══ Excerpted data
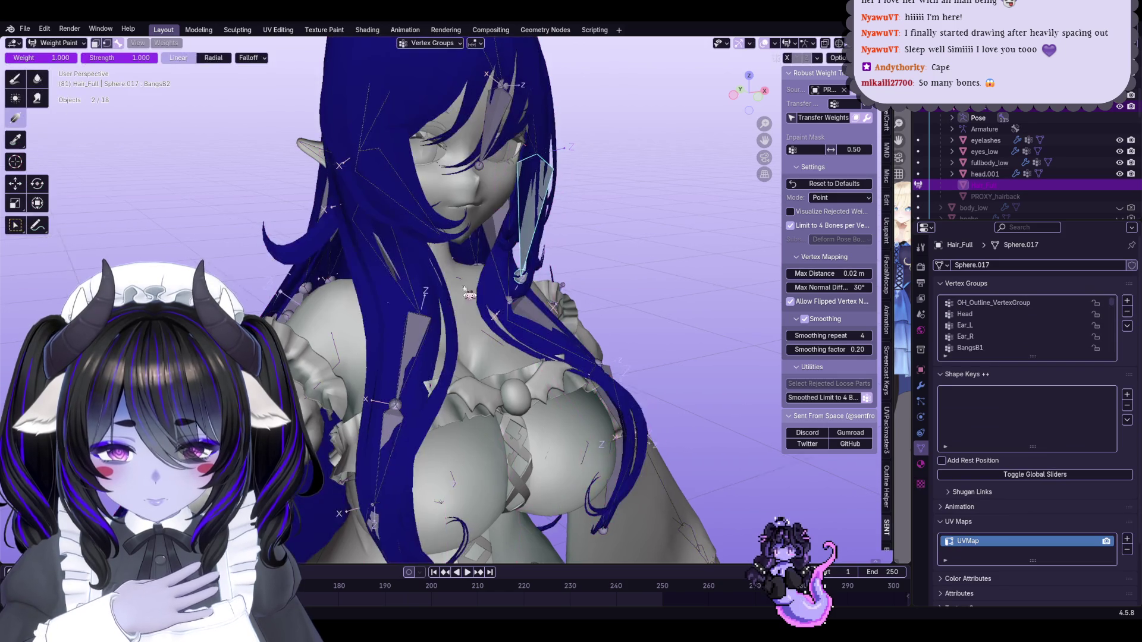
{"action": "left_click", "coordinate": [116, 45]}
{"action": "mouse_move", "coordinate": [523, 321]}
{"action": "middle_mouse_down"}
{"action": "mouse_move", "coordinate": [536, 357]}
{"action": "mouse_move", "coordinate": [547, 333]}
{"action": "mouse_move", "coordinate": [428, 241]}
{"action": "mouse_move", "coordinate": [436, 325]}
{"action": "mouse_move", "coordinate": [476, 345]}
{"action": "mouse_move", "coordinate": [543, 313]}
{"action": "mouse_move", "coordinate": [493, 283]}
{"action": "middle_mouse_up"}
{"action": "left_click", "coordinate": [116, 44]}
Show the FrontHair_R weights, re-enable the vertex selection mask and choose the Draw brush
{"action": "left_click", "coordinate": [437, 295], "text": "ctrl"}
{"action": "left_click", "coordinate": [436, 325], "text": "ctrl"}
{"action": "left_click", "coordinate": [439, 361], "text": "ctrl"}
{"action": "left_click", "coordinate": [77, 46]}
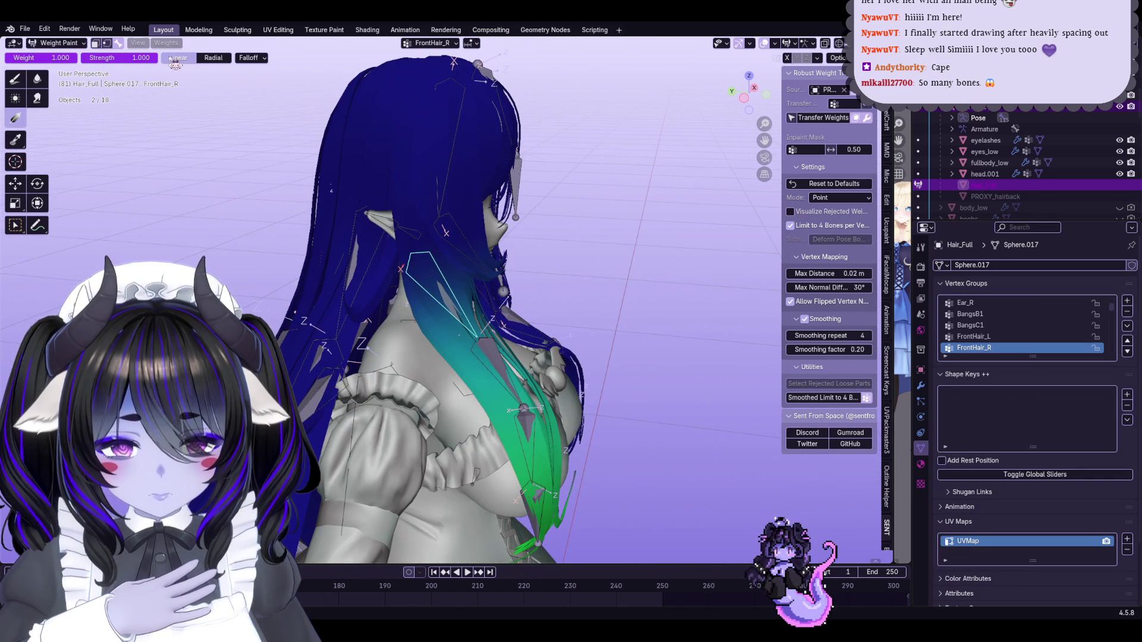
{"action": "left_click", "coordinate": [107, 43]}
{"action": "left_click", "coordinate": [16, 78]}
{"action": "middle_click_drag", "start_coordinate": [452, 298], "coordinate": [357, 301]}
{"action": "mouse_move", "coordinate": [568, 260]}
{"action": "middle_mouse_down"}
{"action": "mouse_move", "coordinate": [523, 261]}
{"action": "mouse_move", "coordinate": [523, 196]}
{"action": "mouse_move", "coordinate": [470, 201]}
{"action": "middle_mouse_up"}
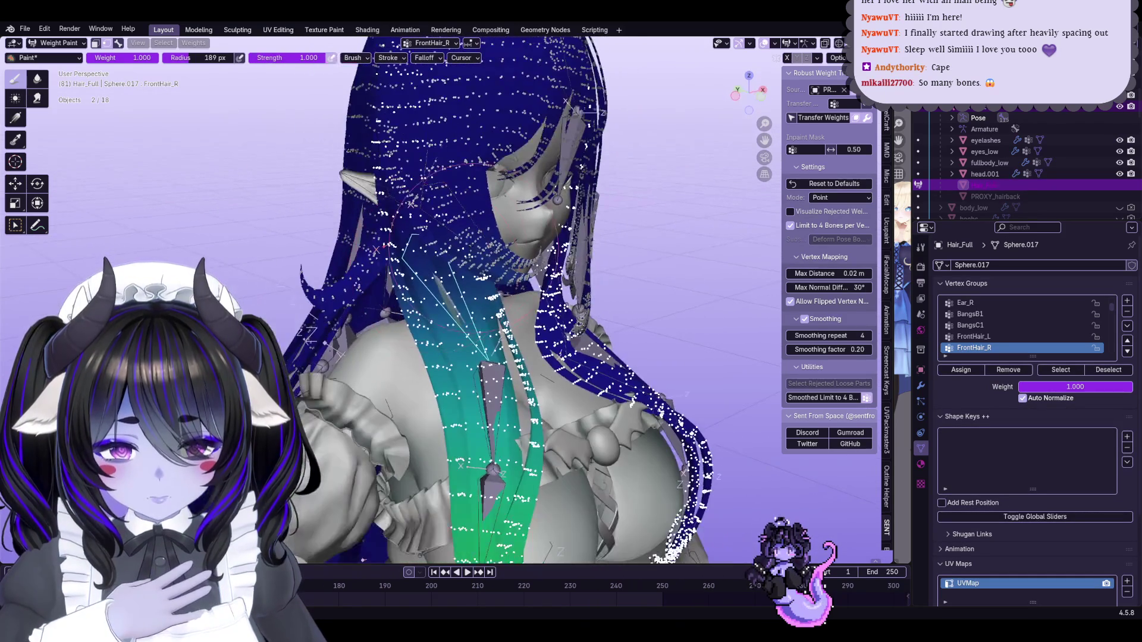
Paint a weight gradient down the front right hair lock and test it by rotating the bone
{"action": "left_click_drag", "start_coordinate": [416, 214], "coordinate": [470, 366]}
{"action": "mouse_move", "coordinate": [470, 366]}
{"action": "middle_mouse_down"}
{"action": "mouse_move", "coordinate": [461, 357]}
{"action": "mouse_move", "coordinate": [476, 348]}
{"action": "middle_mouse_up"}
{"action": "scroll", "coordinate": [852, 110], "scroll_direction": "down", "scroll_amount": 1, "text": "ctrl"}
════
Return each line of the data where the word "ctrl" appears.

Exercise answer:
{"action": "left_click", "coordinate": [437, 295], "text": "ctrl"}
{"action": "left_click", "coordinate": [436, 325], "text": "ctrl"}
{"action": "left_click", "coordinate": [439, 361], "text": "ctrl"}
{"action": "scroll", "coordinate": [852, 110], "scroll_direction": "down", "scroll_amount": 1, "text": "ctrl"}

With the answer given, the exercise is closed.